A region of southern Virginia is significantly changing the way it manages its solid waste and recycling through a new 20-year contract with Amp.
The artificial intelligence-enabled sorting company aims to divert 50% of waste from the region’s landfill and recycle 20% of the waste stream. That’s an improvement over the estimated 7% recycling rate in the region, according to Dennis Bagley, Southeastern Public Service Authority’s executive director. SPSA will pay Amp a minimum of $22.5 million a year, WHRO reported.
The contract with Amp will also expand the types of materials that will get recycled, he added, going from a “handful” of common types such as OCC and certain plastics to a list of about 16 types of materials.
When the nearby Win Waste Innovations refuse-derived fuel plant closed last year, SPSA needed a new way to manage waste for the 1.2 million residents in the region of Portsmouth, Virginia. At the height of operations, the plant diverted more than 70% of the region’s trash from the landfill in nearby Suffolk, the Smithfield Times reported.
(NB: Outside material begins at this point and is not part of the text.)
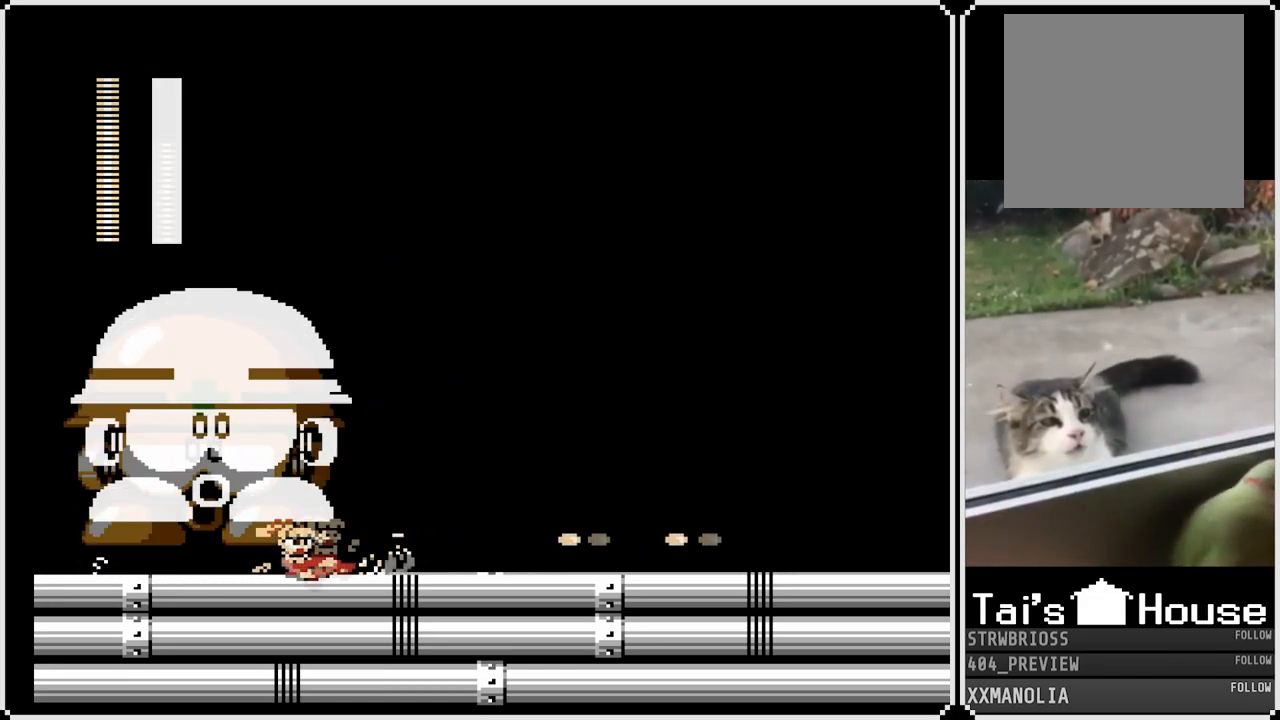
{"buttons": ["SQUARE", "DPAD_RIGHT"], "left_stick": "center", "right_stick": "center", "events": [[83, "CROSS", "down"], [250, "CROSS", "up"], [317, "DPAD_RIGHT", "up"], [333, "DPAD_RIGHT", "down"], [367, "DPAD_DOWN", "up"]]}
“Finding a solution was important to us, because we are running out of space at that regional landfill,” Bagley said in an interview.
Though that landfill is currently undergoing an expansion, its wetlands permit disallows further expansion after the current project is complete, Bagley said. Without other waste diversion options, the landfill would reach capacity by 2060 at its current waste volume.
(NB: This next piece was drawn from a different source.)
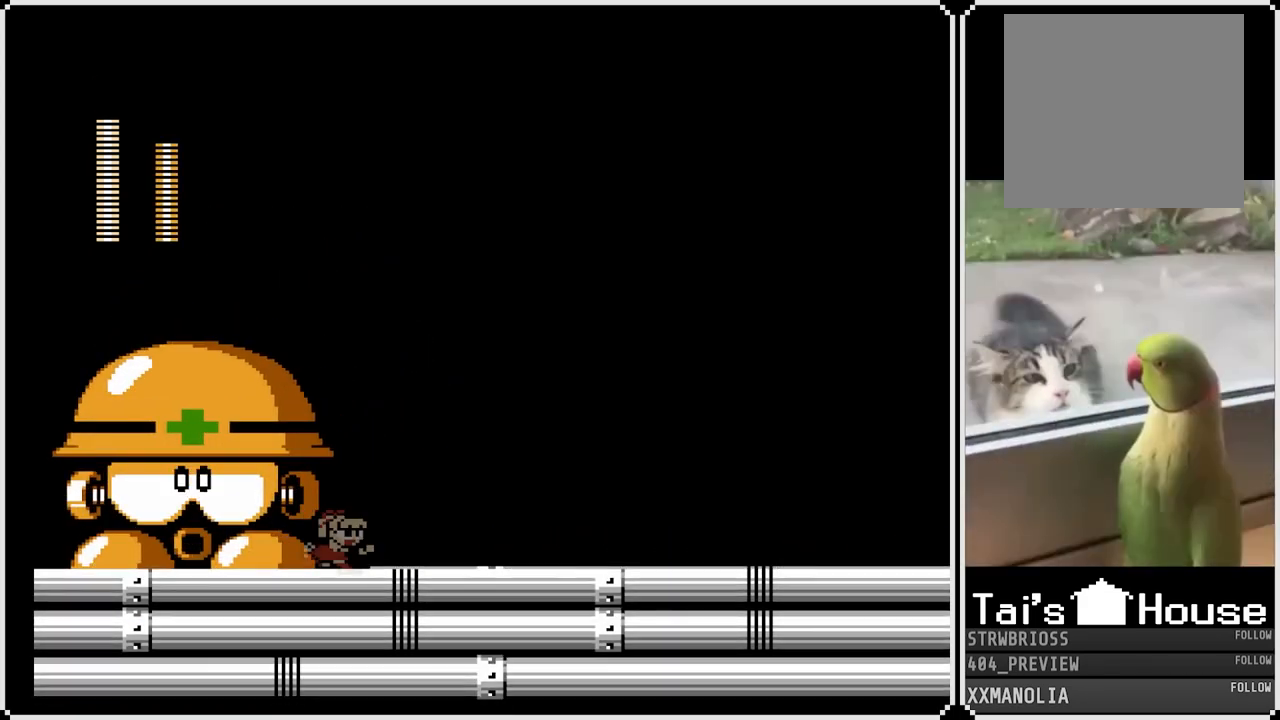
{"buttons": ["SQUARE", "DPAD_RIGHT"], "left_stick": "center", "right_stick": "center", "events": []}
SPSA’s RFP process specifically asked for non-landfill waste diversion solutions, but Bagley expected most of the proposals to offer incineration projects to replace WinWaste’s operations. Instead, it got six proposals from candidates that instead offered mixed waste sorting.
Amp, known for its AI-powered sortation technology, has recently been expanding its MSW processing capabilities through its Amp One sorting system. The system, designed to be co-located with landfills and transfer stations, can separate bagged trash into mixed recyclables, organics and residue streams.
“We selected Amp mainly due to the organics process they were using and the fact that they were using AI and robotics to remove recyclables,” Bagley said.
AMP will use two sortation facilities in Portsmouth to target recyclables and organics, while residuals will go back to the landfill. A third facility will process the organics into biochar, Amp said in a news release. AMP will repurpose the former Win Waste facility as part of its operations. SPSA took control of that facility as part of an agreement after Win Waste terminated its contract with the authority early, Bagley said.
Matanya Horowitz, Amp’s founder, said in an interview the company’s decentralized operations offer a “huge benefit” because it doesn’t require new permits and allow Amp to co-locate services where SPSA already operates, cutting down on transportation and other costs. “There’s a high degree of flexibility,” he said.
Amp was already familiar with the Portsmouth region because it was operating a pilot facility there in partnership with Recycling and Disposal Solutions.
Its Amp One system was already processing 30,000 to 40,000 tons of MSW a year there, but the new agreement with SPSA would process the authority’s estimated 540,000 tons of MSW a year.
Prior to contracting with Amp, SPSA conducted a waste characterization study in 2023 that found high rates of recyclables moving through the region’s waste transfer stations, even from areas with curbside recycling services. “With all the education we've done, we haven't moved the needle on the amount of recycling material that we're bringing in,” Bagley said.
Before, that material may have ended up at a waste-to-energy plant. But the new MSW processing system will now sort those materials out of the waste stream. “It's going to really change the way waste is managed across the country as we move forward,” he said.
Amp plans to further expand its MSW sortation services offerings in coming years. The ramp-up comes a few months after Amp announced it had raised $91 million in series D funding in an effort to accelerate Amp One system deployments.
Amp has not yet announced future locations where it may operate.
“We’re looking for places that have high disposal costs, so the benefit to diversion is really high. That's an obvious thing, but that's core to our strategy,” Horowitz said.